**Task to carry out**.
Please repeat, unchanged, the lines at the top of the listing below, ending with the one that has "la mise sur le marché et la brevetabilité des".

**The records**.
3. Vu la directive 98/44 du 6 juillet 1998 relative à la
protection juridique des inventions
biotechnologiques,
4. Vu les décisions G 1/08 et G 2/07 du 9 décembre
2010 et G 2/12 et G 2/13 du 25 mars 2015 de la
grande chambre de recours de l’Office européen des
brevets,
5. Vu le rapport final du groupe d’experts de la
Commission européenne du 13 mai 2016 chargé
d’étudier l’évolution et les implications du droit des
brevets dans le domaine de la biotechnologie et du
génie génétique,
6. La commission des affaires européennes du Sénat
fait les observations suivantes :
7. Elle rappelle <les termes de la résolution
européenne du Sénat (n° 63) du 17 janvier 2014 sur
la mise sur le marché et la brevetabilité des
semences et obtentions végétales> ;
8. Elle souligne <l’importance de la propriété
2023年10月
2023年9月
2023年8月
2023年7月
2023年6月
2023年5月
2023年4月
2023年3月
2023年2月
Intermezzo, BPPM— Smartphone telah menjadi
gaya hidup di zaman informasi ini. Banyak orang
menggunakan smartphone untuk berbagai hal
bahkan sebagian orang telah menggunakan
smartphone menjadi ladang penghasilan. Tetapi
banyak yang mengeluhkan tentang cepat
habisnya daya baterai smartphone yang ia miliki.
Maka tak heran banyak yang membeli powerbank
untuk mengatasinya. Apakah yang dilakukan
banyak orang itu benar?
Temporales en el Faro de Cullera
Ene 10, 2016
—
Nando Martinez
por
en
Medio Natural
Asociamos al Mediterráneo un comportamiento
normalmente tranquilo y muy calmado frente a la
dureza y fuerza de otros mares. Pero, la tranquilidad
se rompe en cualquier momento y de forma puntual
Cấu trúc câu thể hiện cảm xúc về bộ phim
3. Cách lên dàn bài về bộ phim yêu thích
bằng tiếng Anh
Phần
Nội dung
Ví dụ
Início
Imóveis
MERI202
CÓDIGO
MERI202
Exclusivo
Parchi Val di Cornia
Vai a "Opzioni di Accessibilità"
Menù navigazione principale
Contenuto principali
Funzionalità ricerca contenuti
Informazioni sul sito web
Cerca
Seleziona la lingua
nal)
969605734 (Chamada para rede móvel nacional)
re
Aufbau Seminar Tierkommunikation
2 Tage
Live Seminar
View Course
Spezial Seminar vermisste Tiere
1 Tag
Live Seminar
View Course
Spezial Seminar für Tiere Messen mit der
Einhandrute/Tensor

**Reply**.
3. Vu la directive 98/44 du 6 juillet 1998 relative à la
protection juridique des inventions
biotechnologiques,
4. Vu les décisions G 1/08 et G 2/07 du 9 décembre
2010 et G 2/12 et G 2/13 du 25 mars 2015 de la
grande chambre de recours de l’Office européen des
brevets,
5. Vu le rapport final du groupe d’experts de la
Commission européenne du 13 mai 2016 chargé
d’étudier l’évolution et les implications du droit des
brevets dans le domaine de la biotechnologie et du
génie génétique,
6. La commission des affaires européennes du Sénat
fait les observations suivantes :
7. Elle rappelle <les termes de la résolution
européenne du Sénat (n° 63) du 17 janvier 2014 sur
la mise sur le marché et la brevetabilité des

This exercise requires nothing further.